List of Financial Sector Issuers


Name Root Ticker
Bank of Montreal BMO
Bank of Nova Scotia (The) BNS
Canadian Imperial Bank of Commerce CM
Fairfax Financial Holdings Limited FFH
Kingsway Financial Services Inc. KFS
Manulife Financial Corporation MFC
Quest Capital Corp. QC
Royal Bank of Canada RY
Sun Life Financial Inc. SLF
Thomas Weisel Partners Group Inc. TWP
Toronto-Dominion Bank (The) TD
Merrill Lynch & Co., Canada Ltd. MLC



1 This company is not interlisted in the US. However, it is included on this list because its securities are exchangeable into securities of Merrill Lynch & Co.
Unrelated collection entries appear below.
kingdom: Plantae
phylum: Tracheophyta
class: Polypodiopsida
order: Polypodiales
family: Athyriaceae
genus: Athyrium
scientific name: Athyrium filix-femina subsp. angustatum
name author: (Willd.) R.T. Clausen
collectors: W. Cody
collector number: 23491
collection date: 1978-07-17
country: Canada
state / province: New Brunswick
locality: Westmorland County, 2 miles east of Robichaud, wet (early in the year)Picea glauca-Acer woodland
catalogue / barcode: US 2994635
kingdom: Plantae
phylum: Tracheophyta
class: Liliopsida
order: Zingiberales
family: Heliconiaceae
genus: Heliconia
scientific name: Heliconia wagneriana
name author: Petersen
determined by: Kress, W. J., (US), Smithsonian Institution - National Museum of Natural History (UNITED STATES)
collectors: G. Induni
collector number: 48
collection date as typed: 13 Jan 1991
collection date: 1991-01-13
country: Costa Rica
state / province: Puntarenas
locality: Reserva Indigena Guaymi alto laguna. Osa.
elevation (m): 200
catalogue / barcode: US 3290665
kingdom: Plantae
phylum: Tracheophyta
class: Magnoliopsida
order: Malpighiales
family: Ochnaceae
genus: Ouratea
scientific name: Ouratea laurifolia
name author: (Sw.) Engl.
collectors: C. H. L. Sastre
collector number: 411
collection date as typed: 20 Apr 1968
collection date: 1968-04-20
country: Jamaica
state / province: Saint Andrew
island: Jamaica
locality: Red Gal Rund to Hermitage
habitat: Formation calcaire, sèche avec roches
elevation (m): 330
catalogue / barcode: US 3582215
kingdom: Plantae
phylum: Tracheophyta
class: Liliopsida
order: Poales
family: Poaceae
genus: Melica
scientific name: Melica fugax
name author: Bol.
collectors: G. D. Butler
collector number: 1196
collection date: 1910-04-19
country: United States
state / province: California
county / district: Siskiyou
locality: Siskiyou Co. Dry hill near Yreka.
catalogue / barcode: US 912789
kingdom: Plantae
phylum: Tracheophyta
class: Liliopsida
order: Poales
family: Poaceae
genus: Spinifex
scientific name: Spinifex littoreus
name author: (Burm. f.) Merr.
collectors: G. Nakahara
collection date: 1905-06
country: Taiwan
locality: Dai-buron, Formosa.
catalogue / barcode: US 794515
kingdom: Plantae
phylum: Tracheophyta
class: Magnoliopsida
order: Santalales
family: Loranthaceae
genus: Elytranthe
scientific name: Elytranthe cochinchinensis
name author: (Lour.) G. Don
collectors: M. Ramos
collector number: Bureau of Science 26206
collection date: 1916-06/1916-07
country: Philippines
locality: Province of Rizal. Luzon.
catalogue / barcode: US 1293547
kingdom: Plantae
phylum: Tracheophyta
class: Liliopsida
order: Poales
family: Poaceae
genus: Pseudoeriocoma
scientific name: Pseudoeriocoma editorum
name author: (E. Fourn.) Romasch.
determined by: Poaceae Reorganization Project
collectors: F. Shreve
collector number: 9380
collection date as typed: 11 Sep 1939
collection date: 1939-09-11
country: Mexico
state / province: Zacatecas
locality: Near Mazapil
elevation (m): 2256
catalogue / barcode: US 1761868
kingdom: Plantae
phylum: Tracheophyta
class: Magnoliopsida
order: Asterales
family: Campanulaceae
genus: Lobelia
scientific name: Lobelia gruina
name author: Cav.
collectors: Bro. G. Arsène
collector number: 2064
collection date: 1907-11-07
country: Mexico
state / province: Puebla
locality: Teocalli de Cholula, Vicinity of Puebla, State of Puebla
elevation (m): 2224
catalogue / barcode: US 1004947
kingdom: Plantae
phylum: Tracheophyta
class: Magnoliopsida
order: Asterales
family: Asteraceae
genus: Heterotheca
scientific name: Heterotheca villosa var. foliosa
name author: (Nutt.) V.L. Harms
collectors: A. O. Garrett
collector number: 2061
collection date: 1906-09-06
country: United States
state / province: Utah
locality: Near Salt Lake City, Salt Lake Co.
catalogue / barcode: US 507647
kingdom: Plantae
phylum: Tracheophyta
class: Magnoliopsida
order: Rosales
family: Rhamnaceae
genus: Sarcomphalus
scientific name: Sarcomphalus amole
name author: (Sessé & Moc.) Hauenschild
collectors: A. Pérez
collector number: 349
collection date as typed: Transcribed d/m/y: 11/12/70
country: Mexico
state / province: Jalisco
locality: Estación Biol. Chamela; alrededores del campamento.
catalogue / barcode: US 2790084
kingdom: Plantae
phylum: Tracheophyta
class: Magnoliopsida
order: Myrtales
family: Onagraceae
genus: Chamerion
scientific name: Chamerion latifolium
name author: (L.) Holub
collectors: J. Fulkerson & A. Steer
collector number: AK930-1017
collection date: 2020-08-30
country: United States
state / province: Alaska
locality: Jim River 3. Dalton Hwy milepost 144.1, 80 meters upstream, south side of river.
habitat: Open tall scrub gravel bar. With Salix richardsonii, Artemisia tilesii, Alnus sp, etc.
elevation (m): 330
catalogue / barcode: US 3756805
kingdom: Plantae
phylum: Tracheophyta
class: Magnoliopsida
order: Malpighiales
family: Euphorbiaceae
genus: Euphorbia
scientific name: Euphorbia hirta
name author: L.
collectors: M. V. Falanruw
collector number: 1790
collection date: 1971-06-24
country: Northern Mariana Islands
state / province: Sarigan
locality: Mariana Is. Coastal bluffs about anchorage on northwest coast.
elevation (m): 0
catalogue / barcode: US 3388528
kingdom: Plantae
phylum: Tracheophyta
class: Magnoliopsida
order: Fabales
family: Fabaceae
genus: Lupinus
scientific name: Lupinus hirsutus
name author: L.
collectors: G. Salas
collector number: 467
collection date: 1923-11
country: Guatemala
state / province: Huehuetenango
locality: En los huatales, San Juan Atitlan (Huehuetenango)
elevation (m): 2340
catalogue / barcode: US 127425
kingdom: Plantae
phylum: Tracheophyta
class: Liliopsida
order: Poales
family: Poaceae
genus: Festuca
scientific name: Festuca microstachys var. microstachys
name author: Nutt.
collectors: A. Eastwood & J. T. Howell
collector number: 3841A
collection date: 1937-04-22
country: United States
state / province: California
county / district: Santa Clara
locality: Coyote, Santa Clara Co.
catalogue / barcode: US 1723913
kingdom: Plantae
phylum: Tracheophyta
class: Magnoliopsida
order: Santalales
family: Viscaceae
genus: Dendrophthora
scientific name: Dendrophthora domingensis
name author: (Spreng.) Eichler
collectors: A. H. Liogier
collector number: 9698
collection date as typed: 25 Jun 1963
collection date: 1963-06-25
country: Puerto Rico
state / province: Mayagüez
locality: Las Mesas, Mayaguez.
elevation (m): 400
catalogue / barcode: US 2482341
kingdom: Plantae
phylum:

Inc. (listed in the US), which is subject to the SEC Order.

Schedule B


“short sale” means a sale of a security, other than a derivative instrument, which the seller does not own either directly or through an agent or trustee and, for this purpose, a seller shall be considered to own a security if the seller:
(a) has purchased or has entered into an unconditional contract to purchase the security, but has not yet received delivery of the security;

(b) has tendered such other security for conversion or exchange or has issued irrevocable instructions to convert or exchange such other security;

(c) has an option to purchase the security and has exercised the option;

(d) has a right or warrant to subscribe for the security and has exercised the right or warrant; or

(e) is making a sale of a security that trades on a when issued basis and the seller has entered into a contract to purchase such security which is binding on both parties and subject only to the condition of issuance of distribution of the security,

but a seller shall be considered not to own a security if:

(f) the seller has borrowed the security to be delivered on the settlement of the trade and the seller is not otherwise considered to own the security in accordance with this definition;

(g) the security held by the seller is subject to any restriction on sale imposed by applicable securities legislation or by an Exchange or QTRS as a condition of the listing or quoting of the security; or

(h) the settlement date or issuance date pursuant to:
(i) an unconditional contract to purchase,

(ii) a tender of a security for conversion or exchange,

(iii) an exercise of an option, or

(iv) an exercise of a right or warrant

would, in the ordinary course, be after the date for settlement of the sale.
Terms used in this schedule that are defined in UMIR have the meaning ascribed to them in UMIR.